How Virasoro constraints imply conformal symmetry?

Question

On one of the string theory notes I read that the conformal symmetry of the bosonic string theory is implied by virasoro constraints. Could someone explain what is the relationship between conformal symmetry and the virasoro constraints?

Answer 1

In bosonic string theory, we apply reparametrisation invariance and Weyl invariance to put the worlsheet metric in conformal gauge, i.e. $h_{\mu\nu}=\eta_{\mu\nu}$. However, there exists a residual symmetry, which in light cone-coordinates is $\sigma^+\to f(\sigma^+)$ and $\sigma^-\to f(\sigma^-)$. Moreover, in light cone coordinates, the conservation laws of the energy-momentum tensors read $\partial_-T_{++}=0$ and $\partial_+T_{--}=0$. These facts imply an infinite number of conserved charges:

$$ L_f=2T\int_0^l d\sigma \,f(\sigma^+)T_{++}(\sigma^+)$$

For a closed string, taking into account the periodic boundary conditions, one chooses $f$ in the form $f(\sigma^{\pm})=\exp(\frac{2\pi i}{l} m\sigma^{\pm})$. The Virasoro generators are defined to be the corresponding charges at $\tau=0$:

$$ L_n=-\frac{l}{4\pi^2}\int_0^ld\sigma\, e^{-\frac{2\pi i}{l}n\sigma}T_{--}$$

$$ \bar{L}_n=-\frac{l}{4\pi^2}\int_0^ld\sigma\, e^{\frac{2\pi i}{l}n\sigma}T_{++} $$

The Poisson brackets are

$$ \{ L_m,L_n\}=-i(m-n)L_{m+n}, \hspace{3mm} \{ \bar{L}_m,\bar{L}_n\}=-i(m-n)\bar{L}_{m+n}, \hspace{3mm}\{ \bar{L}_m,L_n\}=0$$

This algebra is calles Virasoro algebra.

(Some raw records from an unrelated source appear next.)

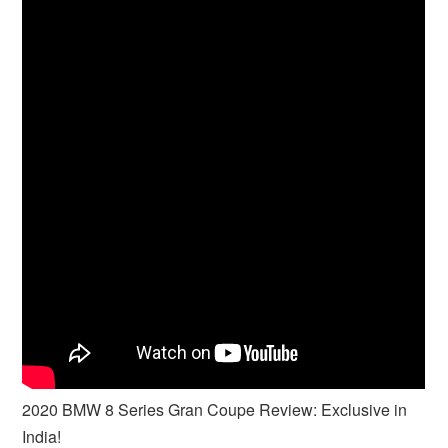
2020 BMW 8 Series Gran Coupe Review: Exclusive in
India!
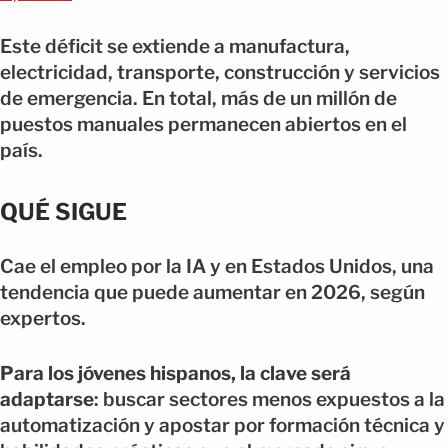
Este déficit se extiende a manufactura,
electricidad, transporte, construcción y servicios
de emergencia. En total, más de un millón de
puestos manuales permanecen abiertos en el
país.
QUÉ SIGUE
Cae el empleo por la IA y en Estados Unidos, una
tendencia que puede aumentar en 2026, según
expertos.
Para los jóvenes hispanos, la clave será
adaptarse
: buscar sectores menos expuestos a la
automatización y apostar por formación técnica y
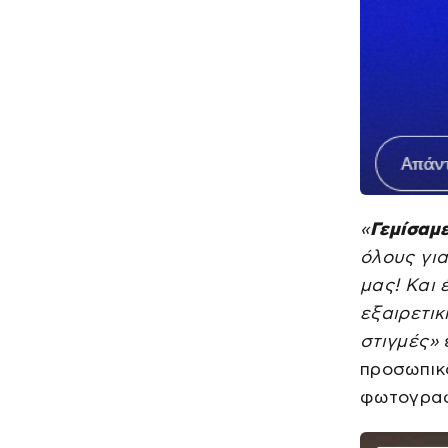
«
Γεμίσαμε
όλους για
μας! Και 
εξαιρετικ
στιγμές»
προσωπικό
φωτογραφ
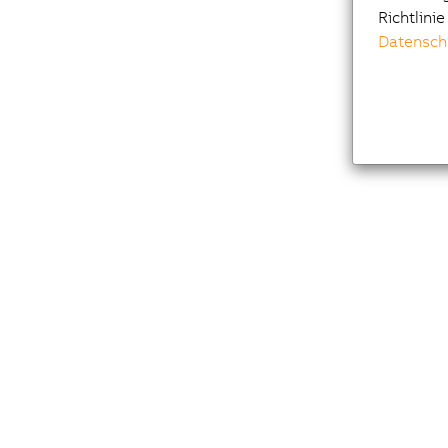
Richtlini
Datensch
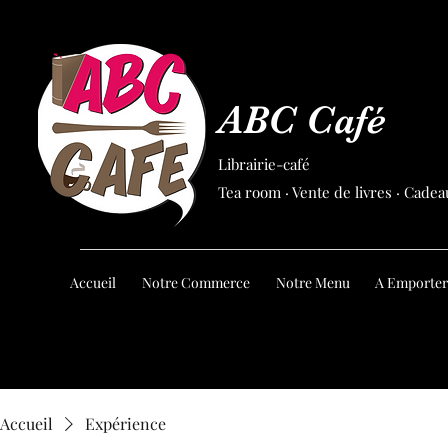
ABC Café
Librairie-café
Tea room · Vente de livres · Cadea
Accueil
Notre Commerce
Notre Menu
A Emporter
Accueil
Expérience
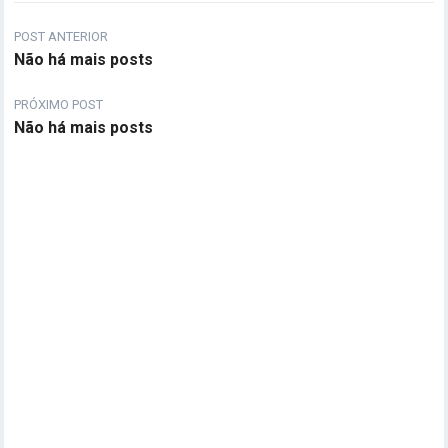
POST ANTERIOR
Não há mais posts
PRÓXIMO POST
Não há mais posts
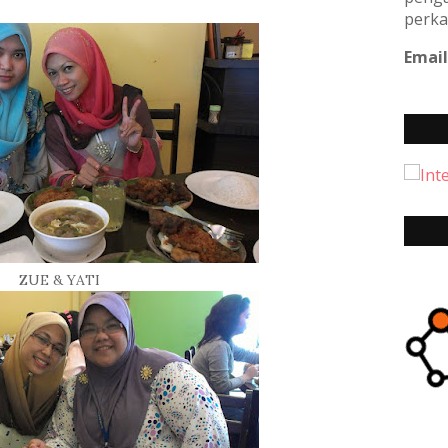
perka
Email
ZUE & YATI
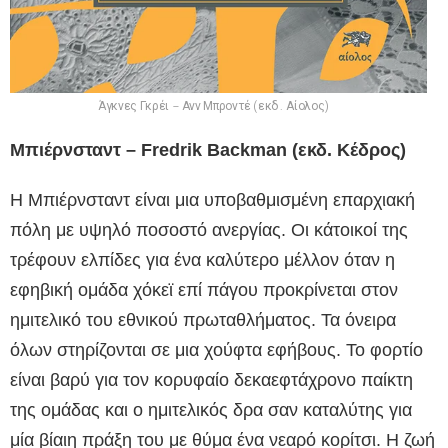
Άγκνες Γκρέι – Ανν Μπροντέ (εκδ. Αίολος)
Μπιέρνσταντ – Fredrik Backman (εκδ. Κέδρος)
Η Μπιέρνσταντ είναι μια υποβαθμισμένη επαρχιακή
πόλη με υψηλό ποσοστό ανεργίας. Οι κάτοικοί της
τρέφουν ελπίδες για ένα καλύτερο μέλλον όταν η
εφηβική ομάδα χόκεϊ επί πάγου προκρίνεται στον
ημιτελικό του εθνικού πρωταθλήματος. Τα όνειρα
όλων στηρίζονται σε μια χούφτα εφήβους. Το φορτίο
είναι βαρύ για τον κορυφαίο δεκαεφτάχρονο παίκτη
της ομάδας και ο ημιτελικός δρα σαν καταλύτης για
μία βίαιη πράξη του με θύμα ένα νεαρό κορίτσι. Η ζωή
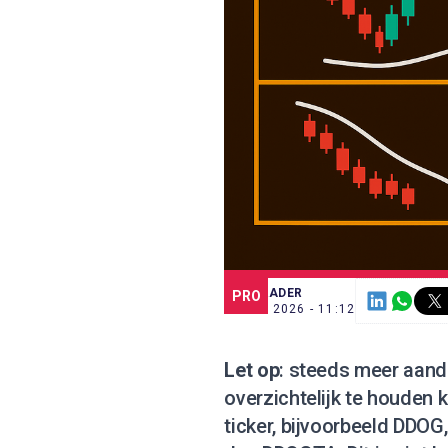
SCE TRADER
PRO
12 MEI 2026 - 11:12
Let op
: steeds meer aan
overzichtelijk te houden k
ticker, bijvoorbeeld DDOG,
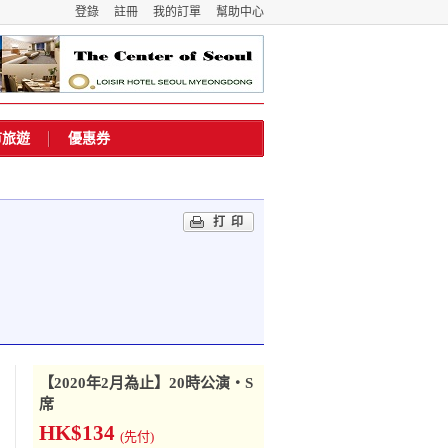
登錄
註冊
我的訂單
幫助中心
市旅遊
優惠券
打印
【2020年2月為止】20時公演・S
席
HK$134
(先付)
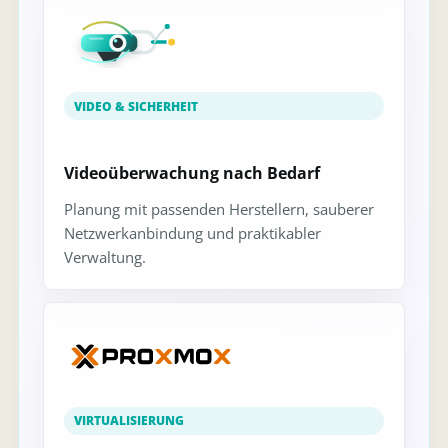
VIDEO & SICHERHEIT
Videoüberwachung nach Bedarf
Planung mit passenden Herstellern, sauberer
Netzwerkanbindung und praktikabler
Verwaltung.
VIRTUALISIERUNG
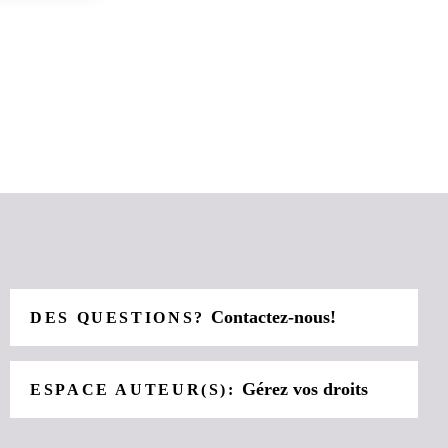
Contactez-nous!
DES QUESTIONS?
Gérez vos droits
ESPACE AUTEUR(S):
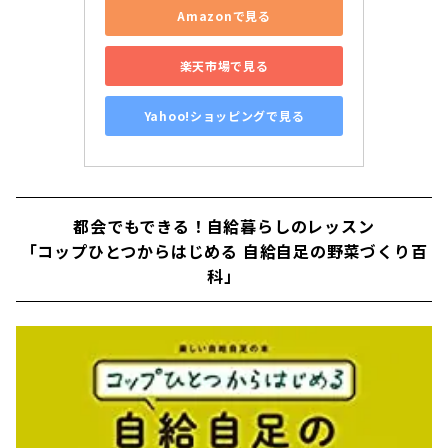
Amazonで見る
楽天市場で見る
Yahoo!ショッピングで見る
都会でもできる！自給暮らしのレッスン
「コップひとつからはじめる 自給自足の野菜づくり百
科」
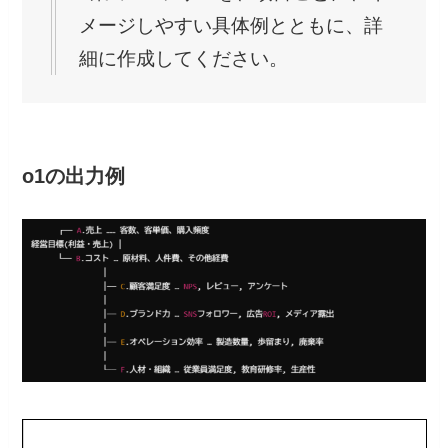
メージしやすい具体例とともに、詳
細に作成してください。
o1の出力例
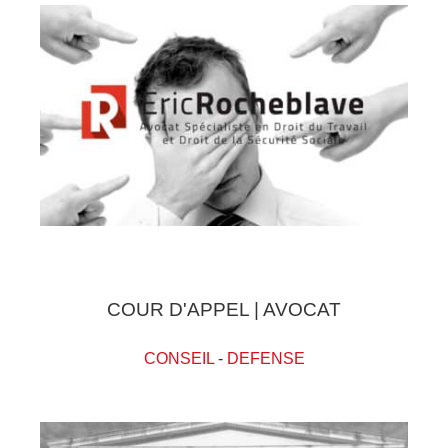
COUR D'APPEL | AVOCAT
CONSEIL
-
DEFENSE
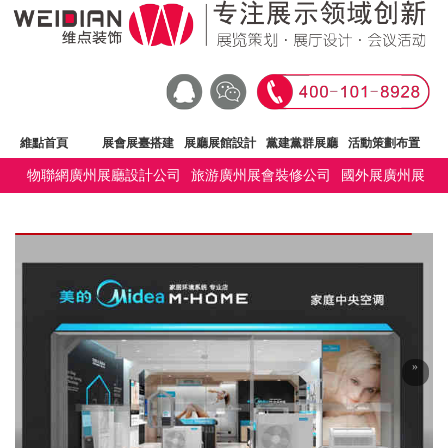
維點首頁
展會展臺搭建
展廳展館設計
黨建黨群展廳
活動策劃布置
物聯網廣州展廳設計公司
旅游廣州展會裝修公司
國外展廣州展
文化建設
廣州展臺設計公司
深圳展覽會設計公司
維點公司
廳設計公司
其他展廣州展會裝修公司
»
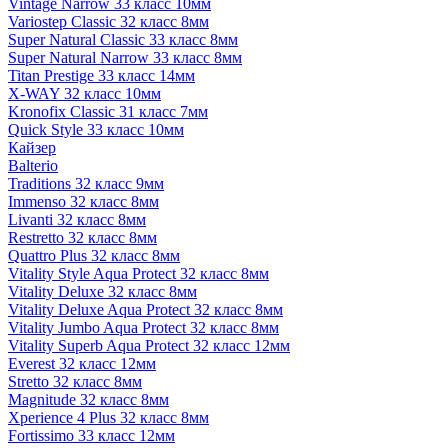
Vintage Narrow 33 класс 10мм
Variostep Classic 32 класс 8мм
Super Natural Classic 33 класс 8мм
Super Natural Narrow 33 класс 8мм
Titan Prestige 33 класс 14мм
X-WAY 32 класс 10мм
Kronofix Classic 31 класс 7мм
Quick Style 33 класс 10мм
Кайзер
Balterio
Traditions 32 класс 9мм
Immenso 32 класс 8мм
Livanti 32 класс 8мм
Restretto 32 класс 8мм
Quattro Plus 32 класс 8мм
Vitality Style Aqua Protect 32 класс 8мм
Vitality Deluxe 32 класс 8мм
Vitality Deluxe Aqua Protect 32 класс 8мм
Vitality Jumbo Aqua Protect 32 класс 8мм
Vitality Superb Aqua Protect 32 класс 12мм
Everest 32 класс 12мм
Stretto 32 класс 8мм
Magnitude 32 класс 8мм
Xperience 4 Plus 32 класс 8мм
Fortissimo 33 класс 12мм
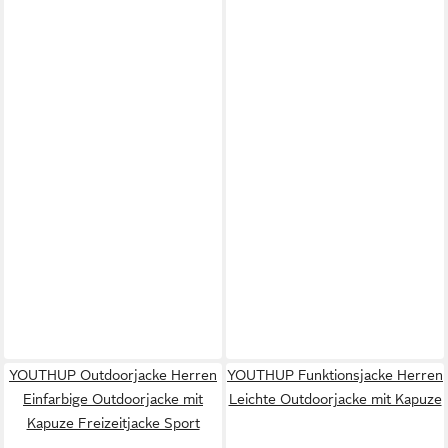
YOUTHUP Outdoorjacke Herren
YOUTHUP Funktionsjacke Herren
Einfarbige Outdoorjacke mit
Leichte Outdoorjacke mit Kapuze
Kapuze Freizeitjacke Sport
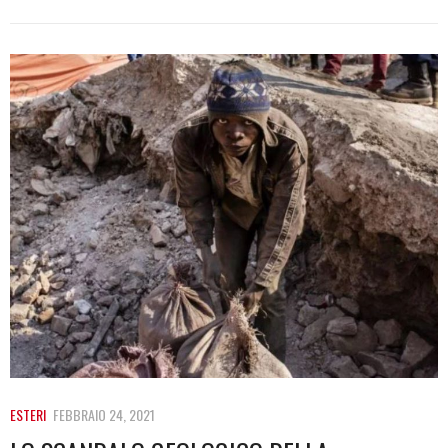
ESTERI
FEBBRAIO 24, 2021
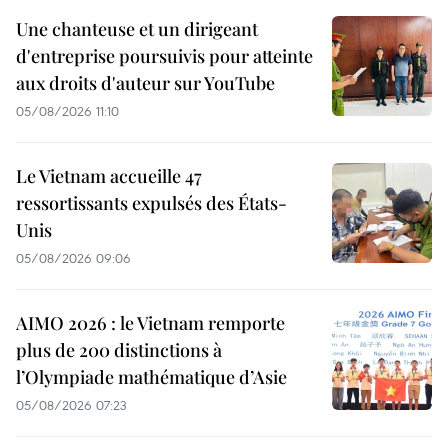
Une chanteuse et un dirigeant
d'entreprise poursuivis pour atteinte
aux droits d'auteur sur YouTube
05/08/2026 11:10
Le Vietnam accueille 47
ressortissants expulsés des États-
Unis
05/08/2026 09:06
AIMO 2026 : le Vietnam remporte
plus de 200 distinctions à
l’Olympiade mathématique d’Asie
05/08/2026 07:23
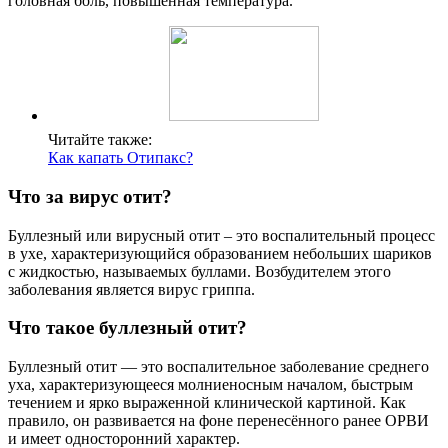
головная боль, повышенная температура.
Читайте также:
Как капать Отипакс?
Что за вирус отит?
Буллезный или вирусный отит – это воспалительный процесс
в ухе, характеризующийся образованием небольших шариков
с жидкостью, называемых буллами. Возбудителем этого
заболевания является вирус гриппа.
Что такое буллезный отит?
Буллезный отит — это воспалительное заболевание среднего
уха, характеризующееся молниеносным началом, быстрым
течением и ярко выраженной клинической картиной. Как
правило, он развивается на фоне перенесённого ранее ОРВИ
и имеет односторонний характер.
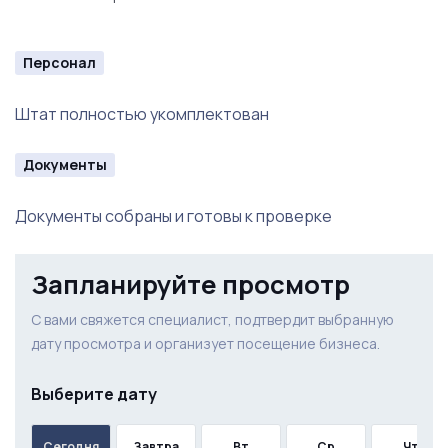
Персонал
Штат полностью укомплектован
Документы
Документы собраны и готовы к проверке
Запланируйте просмотр
С вами свяжется специалист, подтвердит выбранную
дату просмотра и организует посещение бизнеса.
Выберите дату
Сегодня
Завтра
Вт
Ср
Чт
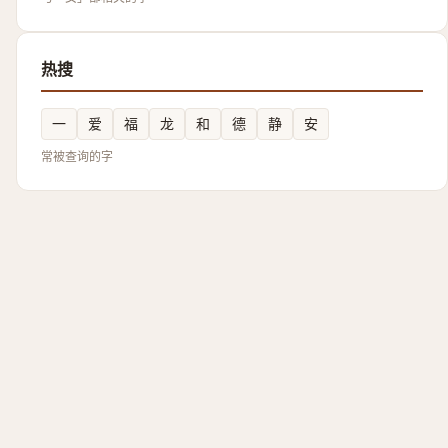
热搜
一
爱
福
龙
和
德
静
安
常被查询的字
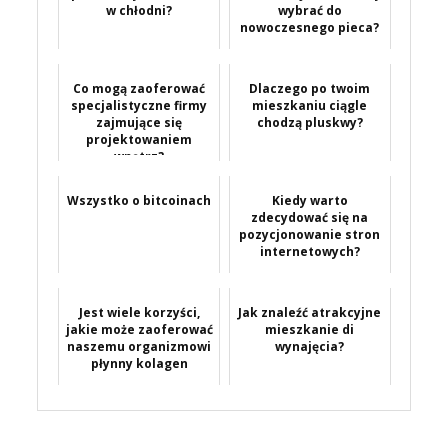
w chłodni?
wybrać do
nowoczesnego pieca?
Co mogą zaoferować
Dlaczego po twoim
specjalistyczne firmy
mieszkaniu ciągle
zajmujące się
chodzą pluskwy?
projektowaniem
wnętrz?
Wszystko o bitcoinach
Kiedy warto
zdecydować się na
pozycjonowanie stron
internetowych?
Jest wiele korzyści,
Jak znaleźć atrakcyjne
jakie może zaoferować
mieszkanie di
naszemu organizmowi
wynajęcia?
płynny kolagen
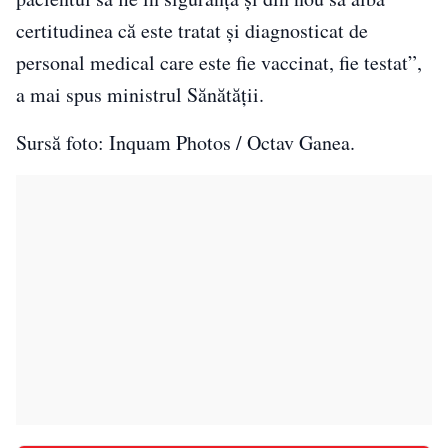
certitudinea că este tratat şi diagnosticat de
personal medical care este fie vaccinat, fie testat”,
a mai spus ministrul Sănătății.
Sursă foto: Inquam Photos / Octav Ganea.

If we replace Poisson brackets by Lie brackets, a realisation of the Virasoro algebra is furnished by the vector fields

$$\bar{L}_n=e^{\frac{2\pi i}{l} n\sigma^+}\partial_+, \hspace{3 mm} L_n=e^{\frac{2\pi i}{l} n\sigma^-}\partial_- $$

If we define the variable $z=e^{\frac{2\pi i}{l} n\sigma^-}$, then $L_n=iz^{n+1}\partial_z$, which are the generators of the conformal group in two dimensions.